Amazon et la bibliodiversité : un enjeu délicat pour le secteur du livre
Le prix unique du livre, en vigueur depuis 1981, impose à tous les détaillants, y compris Amazon, de vendre chaque ouvrage au prix fixé par l’éditeur. Cette réglementation vise à protéger les petits libraires contre des concurrents plus puissants, tout en favorisant la diversité des éditeurs et des auteurs, un concept souvent désigné sous le terme de « bibliodiversité ».
Contexte factuel
Les éditions La Lenteur, par exemple, se consacrent à des publications de niche, avec une moyenne de trois parutions par an. Leur objectif n’est pas de maximiser les profits, mais de contribuer au débat intellectuel et politique. Matthieu Amiech, cofondateur de La Lenteur, souligne que la diffusion de leurs ouvrages dans des librairies indépendantes est rendue possible grâce au prix unique. Cela leur permet de ne jamais éditer à perte, garantissant ainsi des revenus pour l’ensemble de la chaîne, y compris les libraires et les éditeurs.

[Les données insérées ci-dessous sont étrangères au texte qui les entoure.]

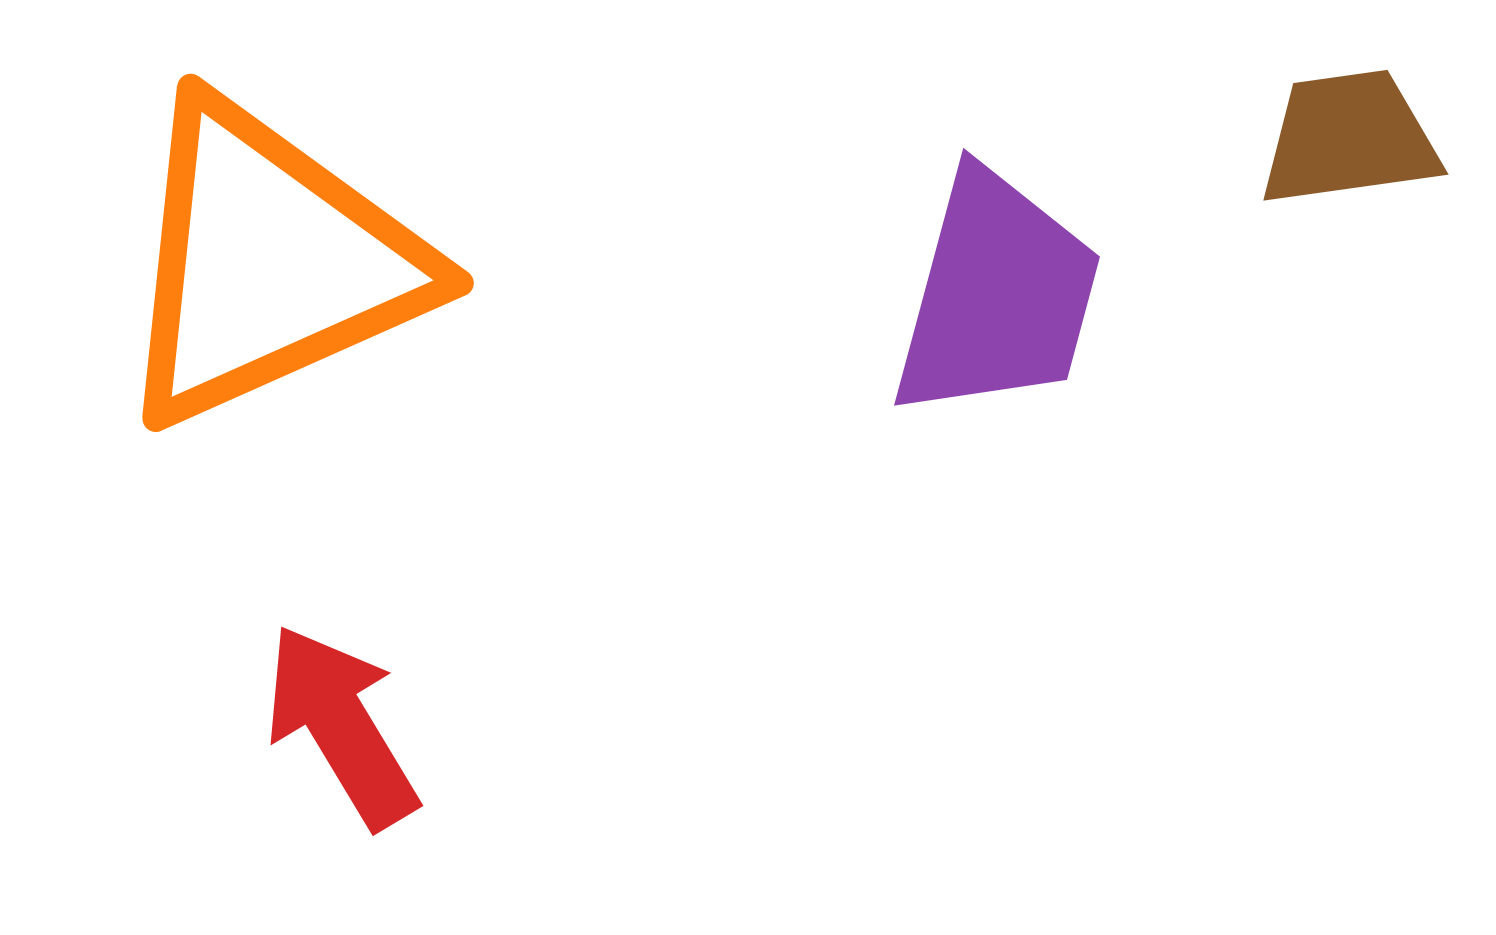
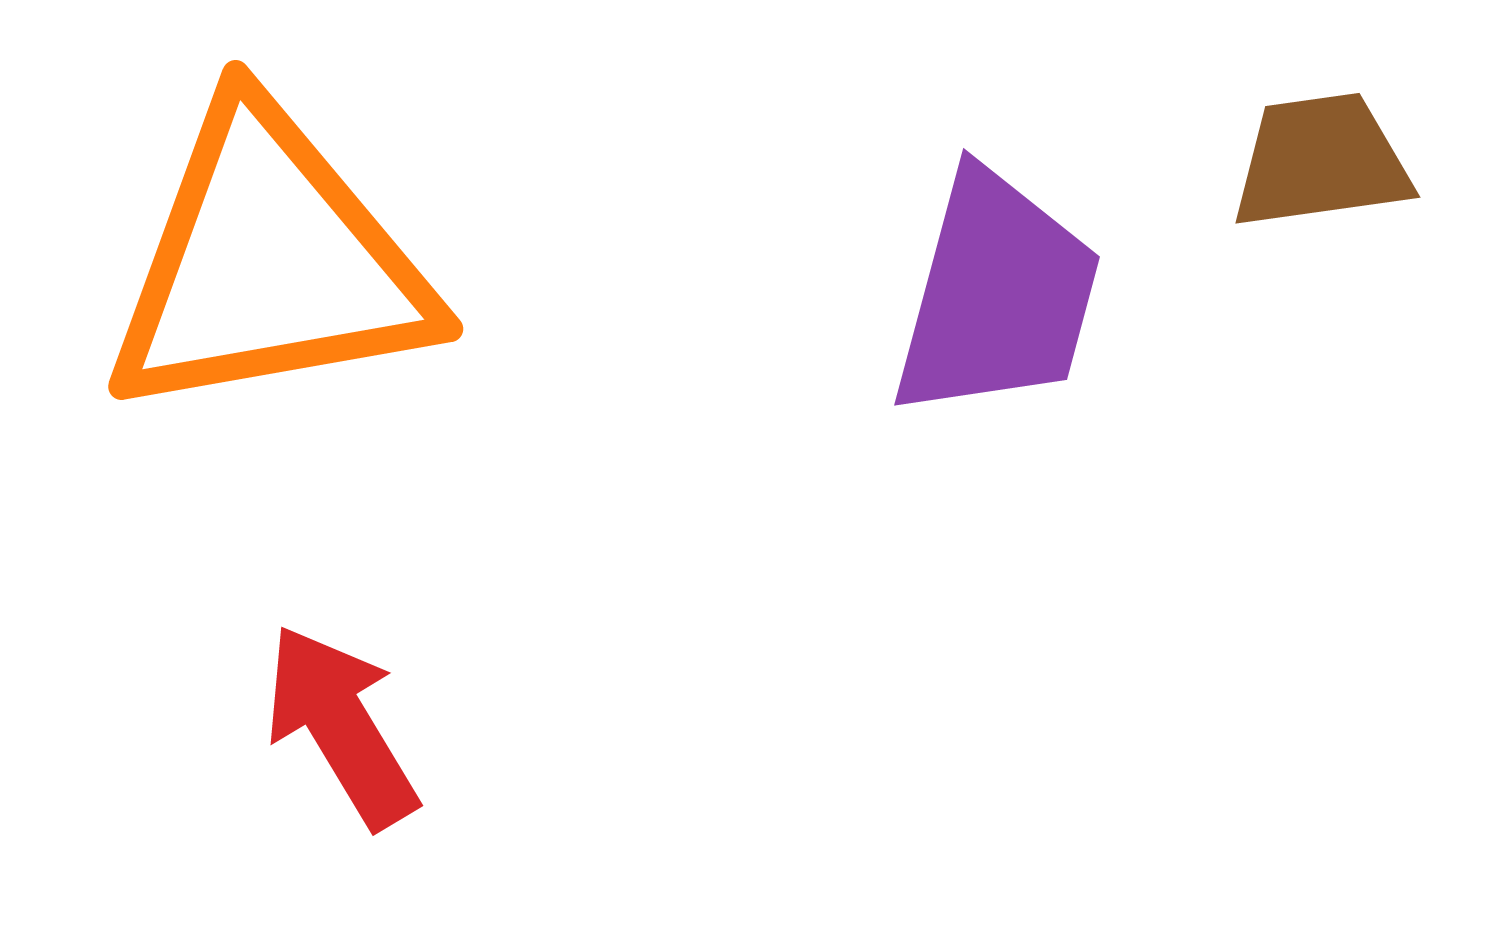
brown trapezoid: moved 28 px left, 23 px down
orange triangle: rotated 14 degrees clockwise
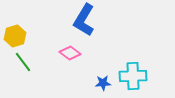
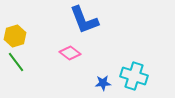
blue L-shape: rotated 52 degrees counterclockwise
green line: moved 7 px left
cyan cross: moved 1 px right; rotated 20 degrees clockwise
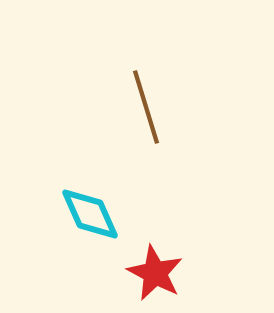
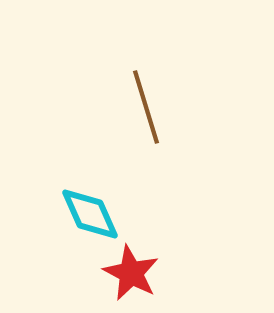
red star: moved 24 px left
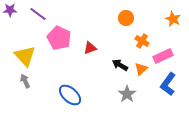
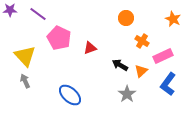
orange triangle: moved 2 px down
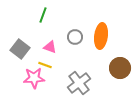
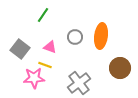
green line: rotated 14 degrees clockwise
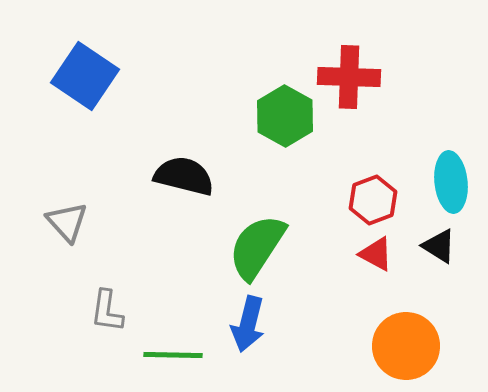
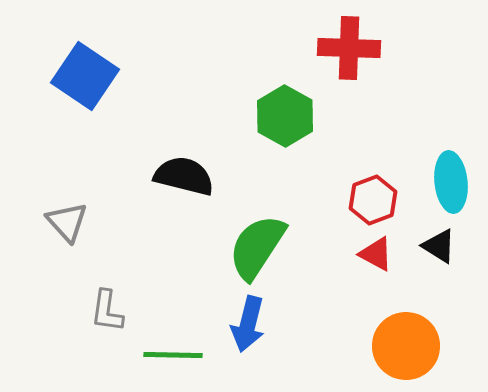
red cross: moved 29 px up
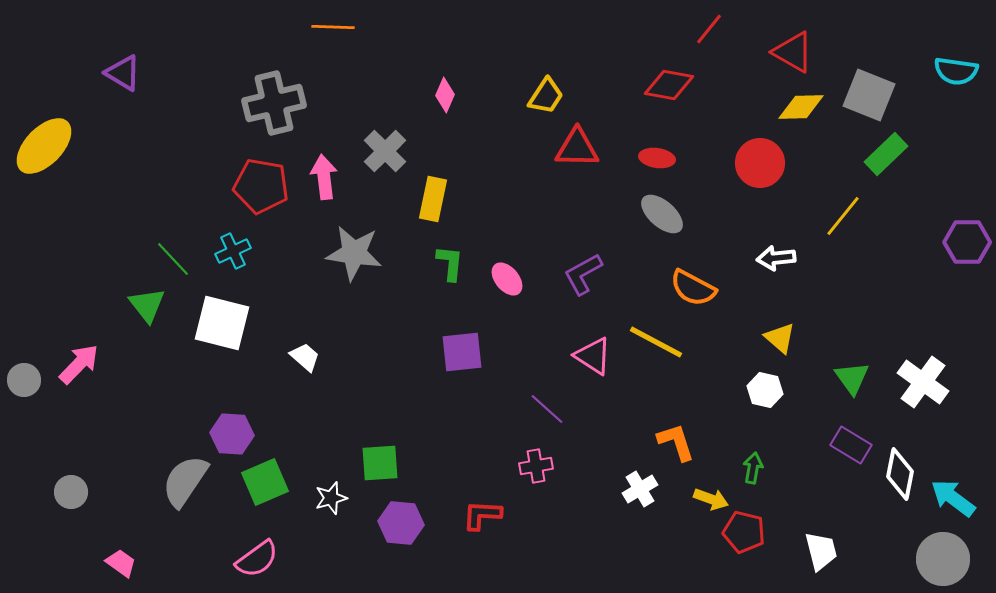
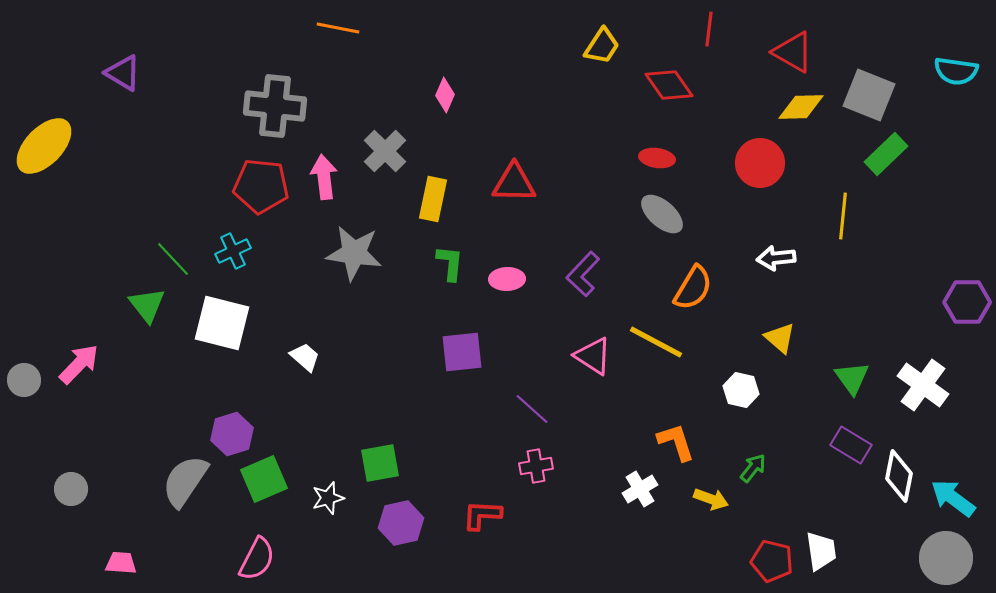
orange line at (333, 27): moved 5 px right, 1 px down; rotated 9 degrees clockwise
red line at (709, 29): rotated 32 degrees counterclockwise
red diamond at (669, 85): rotated 45 degrees clockwise
yellow trapezoid at (546, 96): moved 56 px right, 50 px up
gray cross at (274, 103): moved 1 px right, 3 px down; rotated 20 degrees clockwise
red triangle at (577, 148): moved 63 px left, 35 px down
red pentagon at (261, 186): rotated 4 degrees counterclockwise
yellow line at (843, 216): rotated 33 degrees counterclockwise
purple hexagon at (967, 242): moved 60 px down
purple L-shape at (583, 274): rotated 18 degrees counterclockwise
pink ellipse at (507, 279): rotated 52 degrees counterclockwise
orange semicircle at (693, 288): rotated 87 degrees counterclockwise
white cross at (923, 382): moved 3 px down
white hexagon at (765, 390): moved 24 px left
purple line at (547, 409): moved 15 px left
purple hexagon at (232, 434): rotated 21 degrees counterclockwise
green square at (380, 463): rotated 6 degrees counterclockwise
green arrow at (753, 468): rotated 28 degrees clockwise
white diamond at (900, 474): moved 1 px left, 2 px down
green square at (265, 482): moved 1 px left, 3 px up
gray circle at (71, 492): moved 3 px up
white star at (331, 498): moved 3 px left
purple hexagon at (401, 523): rotated 18 degrees counterclockwise
red pentagon at (744, 532): moved 28 px right, 29 px down
white trapezoid at (821, 551): rotated 6 degrees clockwise
pink semicircle at (257, 559): rotated 27 degrees counterclockwise
gray circle at (943, 559): moved 3 px right, 1 px up
pink trapezoid at (121, 563): rotated 32 degrees counterclockwise
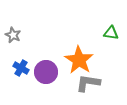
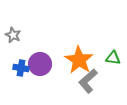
green triangle: moved 2 px right, 25 px down
blue cross: rotated 21 degrees counterclockwise
purple circle: moved 6 px left, 8 px up
gray L-shape: moved 2 px up; rotated 50 degrees counterclockwise
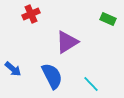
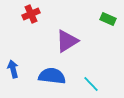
purple triangle: moved 1 px up
blue arrow: rotated 144 degrees counterclockwise
blue semicircle: rotated 56 degrees counterclockwise
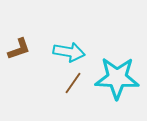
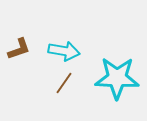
cyan arrow: moved 5 px left, 1 px up
brown line: moved 9 px left
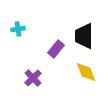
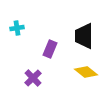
cyan cross: moved 1 px left, 1 px up
purple rectangle: moved 6 px left; rotated 18 degrees counterclockwise
yellow diamond: rotated 30 degrees counterclockwise
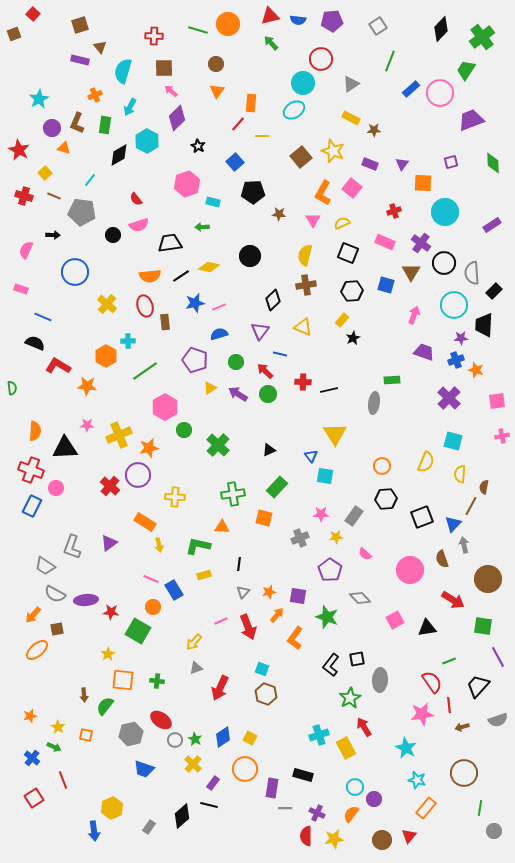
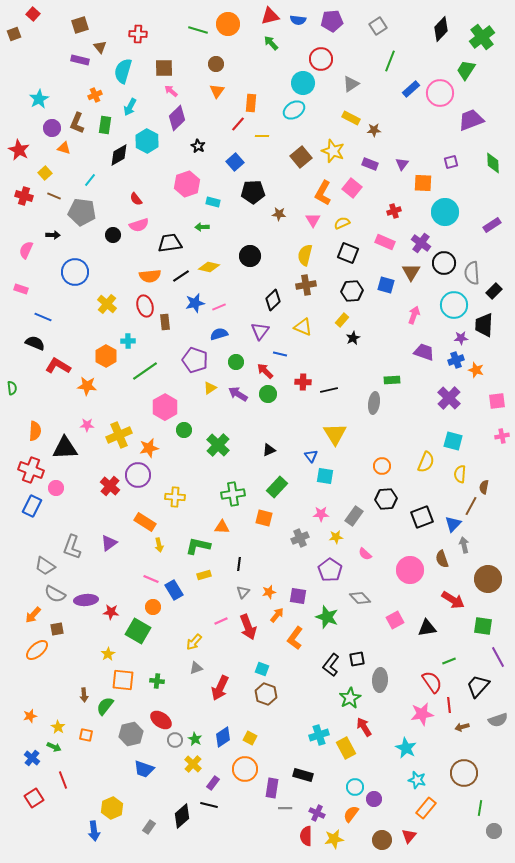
red cross at (154, 36): moved 16 px left, 2 px up
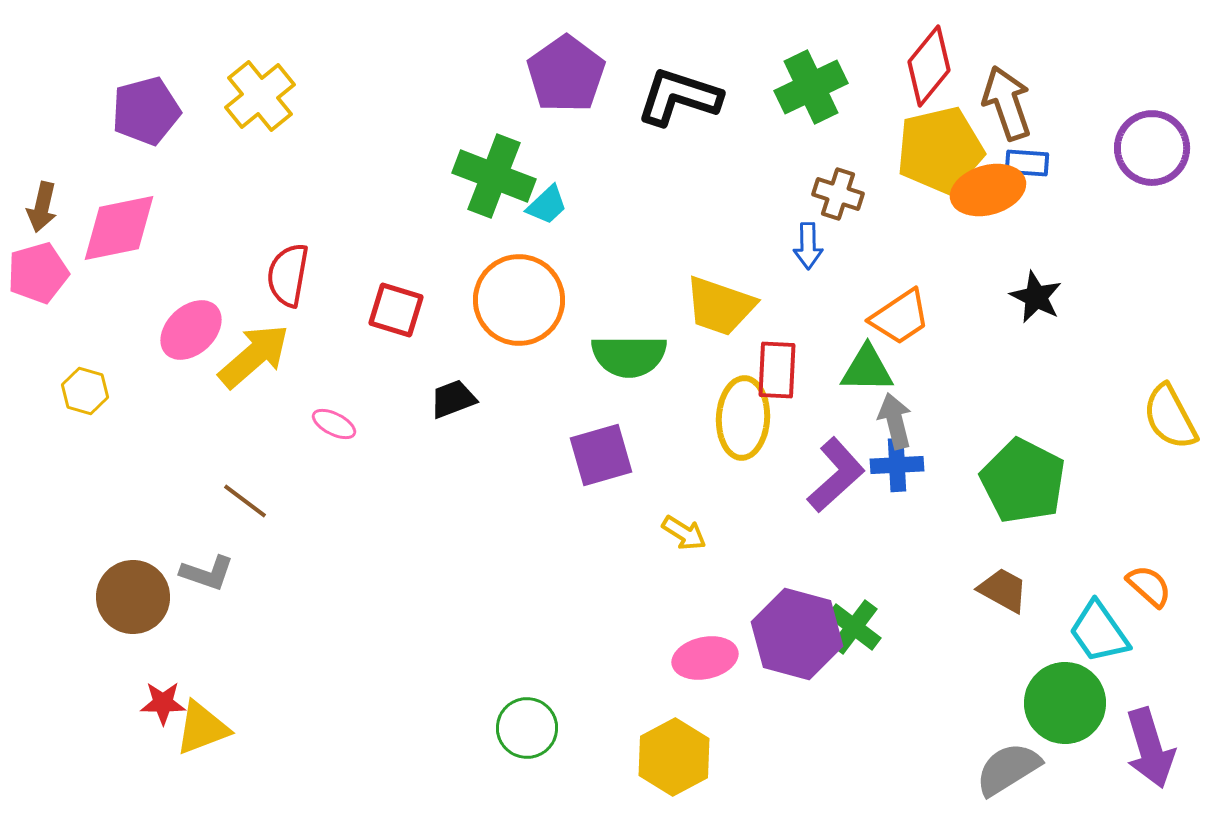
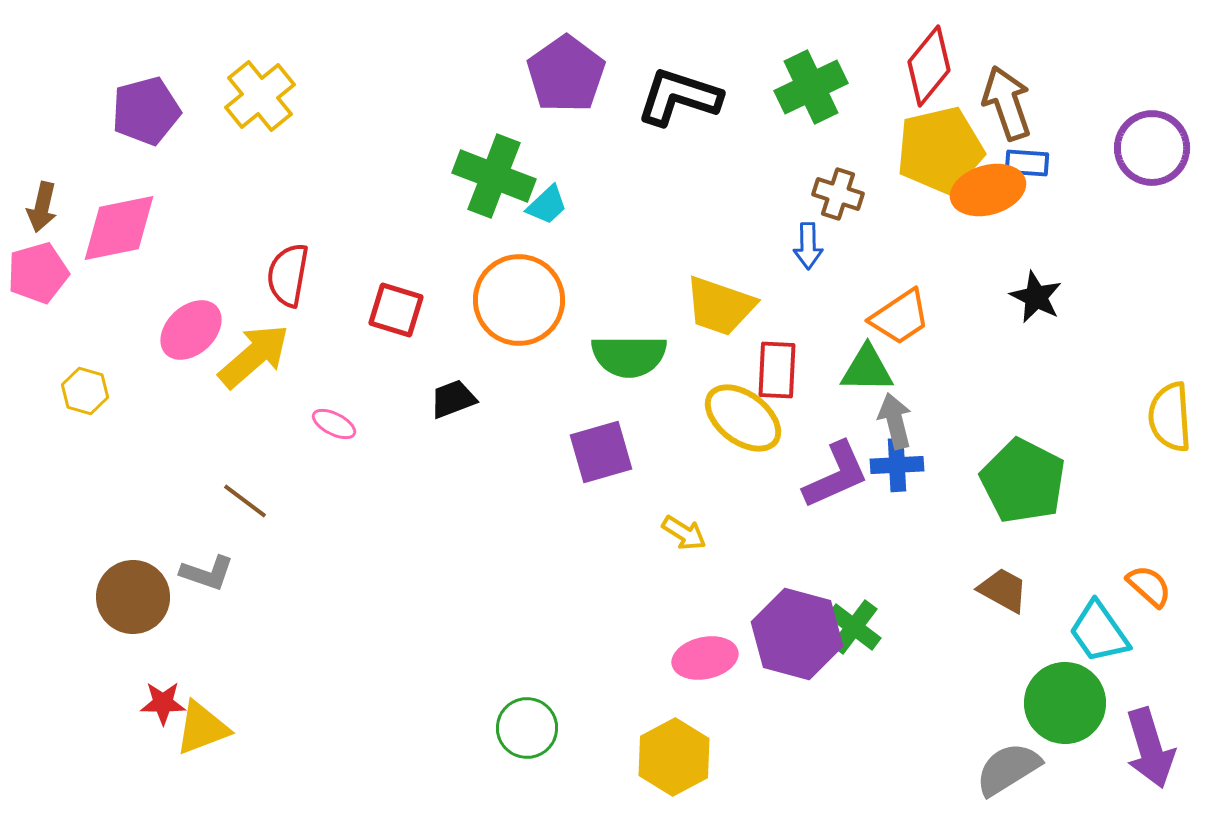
yellow semicircle at (1170, 417): rotated 24 degrees clockwise
yellow ellipse at (743, 418): rotated 56 degrees counterclockwise
purple square at (601, 455): moved 3 px up
purple L-shape at (836, 475): rotated 18 degrees clockwise
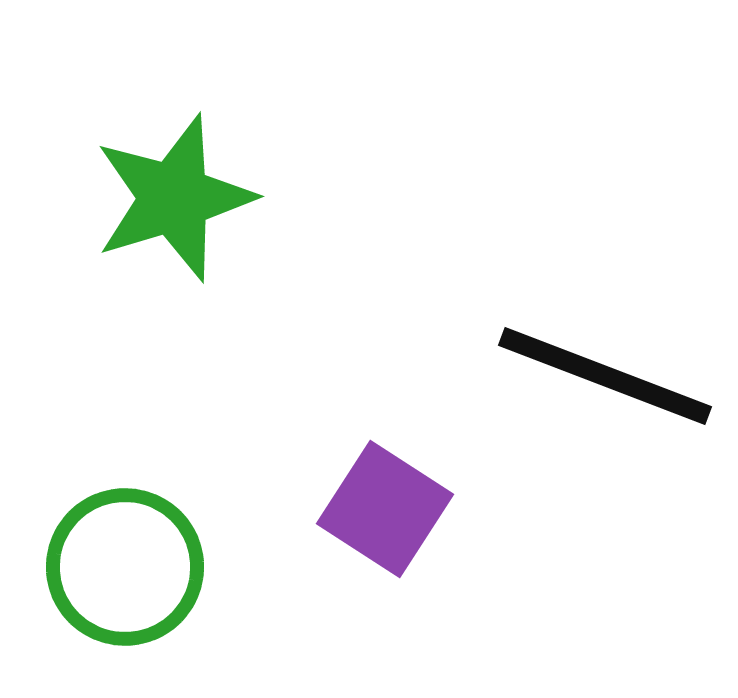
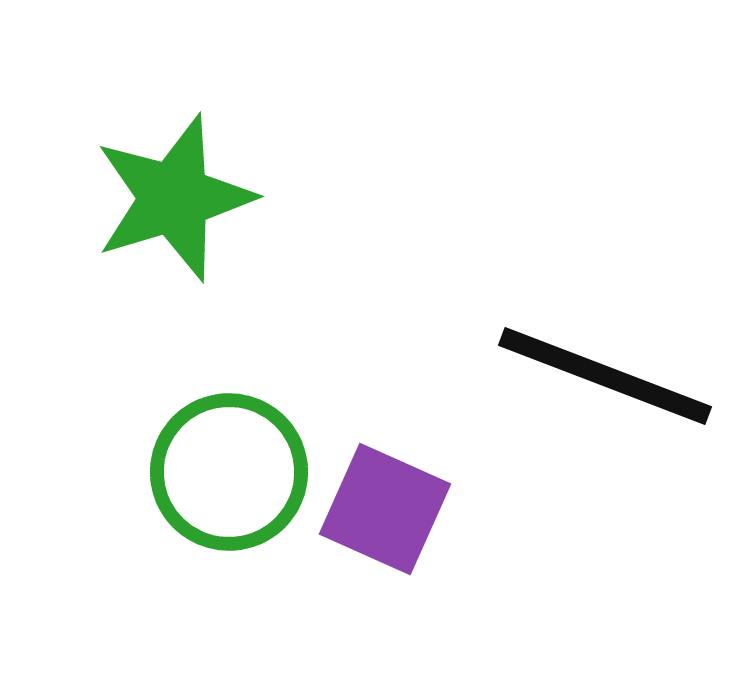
purple square: rotated 9 degrees counterclockwise
green circle: moved 104 px right, 95 px up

Cependant, la bibliodiversité se trouve menacée par des décisions de distributeurs comme MDS, qui a récemment annoncé qu’il ne fournirait plus les librairies commandant moins de deux unités. Cette politique complique la tâche des petits libraires, qui n’ont souvent pas les moyens de stocker des ouvrages en quantités suffisantes.
Données ou statistiques
Actuellement, Amazon est le premier vendeur de livres en ligne en France, représentant environ 10 % du marché total. En revanche, la Fnac, qui était autrefois le leader, est désormais dépassée par Amazon dans le secteur de la vente à distance. Pour contrer cette domination, l’État a adopté une proposition de loi pour établir un montant minimum pour les frais d’envoi, ce qui pourrait obliger Amazon à augmenter ses prix.
Conséquence directe
La position dominante d’Amazon dans le secteur de la vente en ligne a des répercussions significatives sur la visibilité des petits éditeurs et des librairies indépendantes. Si la tendance actuelle se poursuit, la diversité des librairies et, par extension, la bibliodiversité pourraient être gravement compromises.